• **FRAGMENTO DE PÁGINA**:
------------------------------------------------------------------------
Bellísima historia de amor entre un Romeo y una Julieta de dos mundos distintos, uno del "de abajo" y otra del "de arriba". Dos planetas unidos y brutalmente separados por gravedades opuestas, formando una dicotomía de mundos contrarios, rico y materialista el de ella, pobre y explotado el de él. Una fábula de ciencia ficción, maravillosamente creada por la magia de la técnica virtual cinematográfica que saca en esta cinta todo su esplendor y un sueño de posibilidades expresivas de una estética apabullante.
Pura poesía visual, a pesar de las lógicas limitaciones y excesos de un argumento previsible que se acomoda a la moraleja del cuento, de todos los cuentos de amor: la superación de barreras imposibles por la fuerza del amor. Juan Solanas es, para mi, el desconocido director (argentino) de esta pequeña joya, que lleva con buen pulso la dramática historia de amor entre Don Sturgess y Kristen Dunst, las peripecias de una relación revolucionaria que atenta contra la férrea división de dos mundos. Romeo y Julieta llevados a un escenario de sueño y de pesadilla al mismo tiempo. Coproducción franco-canadiense con dos buenos actores y un argumento ingenuo y algo enrevesado que va desarrollándose con un ritmo excelente manteniendo el interés del espectador, clavado ante una pantalla de imágenes mágicas, oníricas, con momentos de cierto exceso. Una apuesta arriesgada que se resuelve de una forma tramposilla en busca de un final feliz que ya cae en lo estrafalario. Los dos mundos, el explotador y el explotado están unidos por una inmensa torre corporativa (una solución semejante a la de la nueva versión de "Desafío total") y sólo hay una substancia que soporta y vence la oposición esencial de las dos gravedades opuestas: el polen de unas abejas que polinizan las flores de los dos mundos. Eso da al director el elemento que faltaba para producir la ruptura de la situación y permitir el desarrollo argumental.
El problema es que se trata de un filme independiente, alejado de las "majors" de la industria del cine, por lo que es posible que se convierta en una de esas películas de culto (sin llegar a ser una gran película) sólo por su previsible condición de película "maldita". Persíganla en los dvdclubs en cuanto tengan noticia de su presencia en el mercado. Estén atentos a la presencia y actuación del gran Timothy Spall, ese actor secundario cuyo difícil físico le convierte en un actor generalmente desaprovechado pero magnífico en todas sus apariciones. Disfruten con ella, con sus momentos mágicos y sus imágenes increíbles. Incluso perdonen los fallos de guión y la precipitada busca del final feliz. La verdad es que merece la pena.
------------------------------------------------------------------------
• **TAREA 1**: Resume la reseña en dos oraciones.
• **TAREA 2**: Devuelve sin cambios el fragmento de la reseña que va de "El problema es" a "merece la pena.", ambos incluidos.
Las líneas proceden de una fuente distinta de la reseña.

(Registros de una fuente de datos)
------------------------------------------------------------------------
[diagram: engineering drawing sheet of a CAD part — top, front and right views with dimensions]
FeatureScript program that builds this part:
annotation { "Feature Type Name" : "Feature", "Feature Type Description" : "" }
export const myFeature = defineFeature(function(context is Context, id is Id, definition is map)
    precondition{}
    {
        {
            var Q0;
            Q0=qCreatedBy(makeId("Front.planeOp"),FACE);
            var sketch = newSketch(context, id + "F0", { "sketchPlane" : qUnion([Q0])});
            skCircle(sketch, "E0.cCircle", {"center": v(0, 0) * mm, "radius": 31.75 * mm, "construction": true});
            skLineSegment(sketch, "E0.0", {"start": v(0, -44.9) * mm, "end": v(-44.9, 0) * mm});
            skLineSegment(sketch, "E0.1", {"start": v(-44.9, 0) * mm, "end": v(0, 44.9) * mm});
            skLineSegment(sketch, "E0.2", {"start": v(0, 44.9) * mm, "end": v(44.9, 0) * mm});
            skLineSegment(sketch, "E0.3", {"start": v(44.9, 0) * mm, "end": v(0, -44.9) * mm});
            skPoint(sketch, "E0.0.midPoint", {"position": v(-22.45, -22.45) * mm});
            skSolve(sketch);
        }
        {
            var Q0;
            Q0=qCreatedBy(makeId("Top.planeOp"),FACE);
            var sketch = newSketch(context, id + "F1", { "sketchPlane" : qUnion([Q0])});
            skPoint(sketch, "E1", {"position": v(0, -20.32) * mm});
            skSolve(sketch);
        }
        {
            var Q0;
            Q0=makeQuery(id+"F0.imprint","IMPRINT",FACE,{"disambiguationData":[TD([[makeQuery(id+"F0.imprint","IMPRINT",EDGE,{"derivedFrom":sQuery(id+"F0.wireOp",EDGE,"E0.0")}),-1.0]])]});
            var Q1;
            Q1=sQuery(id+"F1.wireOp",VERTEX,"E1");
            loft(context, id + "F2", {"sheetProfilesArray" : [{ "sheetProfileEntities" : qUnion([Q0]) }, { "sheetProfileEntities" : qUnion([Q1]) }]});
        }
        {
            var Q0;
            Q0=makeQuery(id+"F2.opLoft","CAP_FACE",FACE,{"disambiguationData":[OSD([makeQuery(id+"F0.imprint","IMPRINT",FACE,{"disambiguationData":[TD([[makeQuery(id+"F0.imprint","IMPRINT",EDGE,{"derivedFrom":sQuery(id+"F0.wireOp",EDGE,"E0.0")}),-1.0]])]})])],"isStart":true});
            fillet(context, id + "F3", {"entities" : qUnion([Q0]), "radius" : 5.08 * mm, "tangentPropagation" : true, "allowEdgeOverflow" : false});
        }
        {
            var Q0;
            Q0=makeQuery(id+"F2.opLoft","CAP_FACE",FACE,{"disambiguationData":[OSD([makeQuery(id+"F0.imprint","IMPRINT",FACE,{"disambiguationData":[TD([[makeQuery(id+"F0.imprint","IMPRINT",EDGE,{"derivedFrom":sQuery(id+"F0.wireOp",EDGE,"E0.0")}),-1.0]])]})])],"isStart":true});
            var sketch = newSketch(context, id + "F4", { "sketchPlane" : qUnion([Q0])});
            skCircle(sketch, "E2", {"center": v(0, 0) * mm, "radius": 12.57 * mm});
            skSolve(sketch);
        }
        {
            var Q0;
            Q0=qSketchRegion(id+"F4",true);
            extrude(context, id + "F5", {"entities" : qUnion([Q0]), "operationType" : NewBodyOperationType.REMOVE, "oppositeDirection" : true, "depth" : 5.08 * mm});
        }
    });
------------------------------------------------------------------------
• **RESULTADO ESPERADO 1**: La reseña presenta la película como una historia de amor al estilo de Romeo y Julieta entre dos mundos de gravedades opuestas, uno rico y materialista y otro pobre y explotado, y elogia su técnica virtual y su poesía visual. Aunque señala un argumento previsible y algo enrevesado y un final feliz precipitado, la recomienda porque merece la pena.

• **RESULTADO ESPERADO 2**:
El problema es que se trata de un filme independiente, alejado de las "majors" de la industria del cine, por lo que es posible que se convierta en una de esas películas de culto (sin llegar a ser una gran película) sólo por su previsible condición de película "maldita". Persíganla en los dvdclubs en cuanto tengan noticia de su presencia en el mercado. Estén atentos a la presencia y actuación del gran Timothy Spall, ese actor secundario cuyo difícil físico le convierte en un actor generalmente desaprovechado pero magnífico en todas sus apariciones. Disfruten con ella, con sus momentos mágicos y sus imágenes increíbles. Incluso perdonen los fallos de guión y la precipitada busca del final feliz. La verdad es que merece la pena.